The computational needs of the scientific community show no signs of slowing down. Modelling and simulation needs will only increase as we continue to tackle the most difficult problems in energy, health, the environment, and national security. For example, today’s best climate models can only predict changes at very large scale. To be able to plan for national infrastructure (water, electricity), we need to be able to predict future climates at regional and local scales. By some estimates, this will take more than one million times the computing capability than is available on today’s largest systems. Reducing the carbon in our atmosphere will require supercomputers to develop new technologies in nearly every part of the world’s energy infrastructure, from developing superconducting transmission wires, to new batteries and ultra capacitors for energy storage, to new types of materials to make automobiles both lighter and stronger. These are just a few of the nation’s most important problems that are dependent on high-performance computing.
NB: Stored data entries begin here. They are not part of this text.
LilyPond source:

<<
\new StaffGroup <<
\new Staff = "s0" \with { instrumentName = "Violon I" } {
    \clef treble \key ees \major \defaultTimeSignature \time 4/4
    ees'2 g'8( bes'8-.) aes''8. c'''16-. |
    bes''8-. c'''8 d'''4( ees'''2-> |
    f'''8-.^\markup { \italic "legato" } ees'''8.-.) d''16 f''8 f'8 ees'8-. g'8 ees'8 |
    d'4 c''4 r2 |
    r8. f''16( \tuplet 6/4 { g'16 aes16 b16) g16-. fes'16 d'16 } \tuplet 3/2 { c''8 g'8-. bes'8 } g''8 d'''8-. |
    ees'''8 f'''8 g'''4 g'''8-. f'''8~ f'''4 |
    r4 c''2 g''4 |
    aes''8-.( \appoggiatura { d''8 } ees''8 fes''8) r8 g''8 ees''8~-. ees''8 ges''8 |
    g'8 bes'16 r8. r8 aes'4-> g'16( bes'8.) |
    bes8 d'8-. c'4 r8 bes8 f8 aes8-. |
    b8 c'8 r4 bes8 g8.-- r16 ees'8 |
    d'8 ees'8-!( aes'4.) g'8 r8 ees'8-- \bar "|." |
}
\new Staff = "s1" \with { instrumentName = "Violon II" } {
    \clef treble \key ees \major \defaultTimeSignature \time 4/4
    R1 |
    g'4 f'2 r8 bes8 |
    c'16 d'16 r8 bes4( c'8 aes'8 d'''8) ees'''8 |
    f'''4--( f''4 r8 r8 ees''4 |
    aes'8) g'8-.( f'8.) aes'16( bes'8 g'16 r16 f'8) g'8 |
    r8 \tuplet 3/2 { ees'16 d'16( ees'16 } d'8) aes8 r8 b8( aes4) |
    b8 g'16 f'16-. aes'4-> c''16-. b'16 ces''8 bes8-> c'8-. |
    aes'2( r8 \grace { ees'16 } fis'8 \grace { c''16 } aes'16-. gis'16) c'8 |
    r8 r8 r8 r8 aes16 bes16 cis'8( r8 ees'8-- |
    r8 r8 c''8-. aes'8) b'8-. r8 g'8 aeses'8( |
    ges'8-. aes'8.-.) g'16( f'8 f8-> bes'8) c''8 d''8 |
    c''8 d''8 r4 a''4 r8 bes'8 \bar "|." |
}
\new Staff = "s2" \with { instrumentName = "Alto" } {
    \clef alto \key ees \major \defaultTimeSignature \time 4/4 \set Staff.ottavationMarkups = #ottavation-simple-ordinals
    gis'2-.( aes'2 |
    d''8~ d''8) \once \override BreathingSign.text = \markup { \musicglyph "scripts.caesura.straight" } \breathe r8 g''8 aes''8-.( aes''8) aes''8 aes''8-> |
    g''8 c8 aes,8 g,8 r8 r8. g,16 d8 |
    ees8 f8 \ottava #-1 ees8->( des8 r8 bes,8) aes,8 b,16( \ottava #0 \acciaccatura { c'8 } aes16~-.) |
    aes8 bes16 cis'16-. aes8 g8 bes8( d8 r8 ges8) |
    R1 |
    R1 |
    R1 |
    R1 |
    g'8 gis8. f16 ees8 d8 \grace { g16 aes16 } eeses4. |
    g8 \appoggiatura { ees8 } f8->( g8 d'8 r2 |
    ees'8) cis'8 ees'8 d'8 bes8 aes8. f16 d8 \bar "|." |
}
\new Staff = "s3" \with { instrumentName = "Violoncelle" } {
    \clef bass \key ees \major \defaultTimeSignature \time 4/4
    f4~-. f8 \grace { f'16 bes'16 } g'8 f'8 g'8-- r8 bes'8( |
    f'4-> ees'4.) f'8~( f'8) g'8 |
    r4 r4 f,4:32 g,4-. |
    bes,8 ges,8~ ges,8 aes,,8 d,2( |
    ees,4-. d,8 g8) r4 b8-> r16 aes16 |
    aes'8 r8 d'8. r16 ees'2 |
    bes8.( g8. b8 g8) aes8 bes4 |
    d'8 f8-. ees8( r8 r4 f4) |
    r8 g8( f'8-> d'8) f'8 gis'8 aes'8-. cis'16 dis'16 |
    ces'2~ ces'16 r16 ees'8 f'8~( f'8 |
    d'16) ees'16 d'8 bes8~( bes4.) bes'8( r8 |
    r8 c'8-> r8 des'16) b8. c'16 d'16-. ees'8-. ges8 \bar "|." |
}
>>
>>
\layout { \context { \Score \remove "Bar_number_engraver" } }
As ORNL’s Leadership Computing Facility drives to exascale computing over the next decade, we will continue our commitment to the scientific user community, continuing to provide balanced, scalable, usable computer systems of increasing power. From a technological standpoint, individual processors aren’t getting any faster. Our roadmap includes architectures that use conventional processors and accelerators to achieve higher application performance with less power consumption. Today’s accelerators are providing exciting results on many applications. In the future, we expect to see accelerators that are even more powerful, fault-tolerant, and energy efficient. While technology specifics are impossible to predict a decade in advance, the trends in power consumption, application parallelism, and cost lead us to begin the process of moving our application base to heterogeneous parallel computing. And much like we saw in the 1980s with vector processors, we expect that the transformations needed to support these new systems will be very beneficial for applications on conventional systems.
We’ve been successful over the past five years in our contributions to scientific discovery as a world-class leadership facility. Building on this success we look to an exciting future of science breakthroughs enabled by the resources we provide.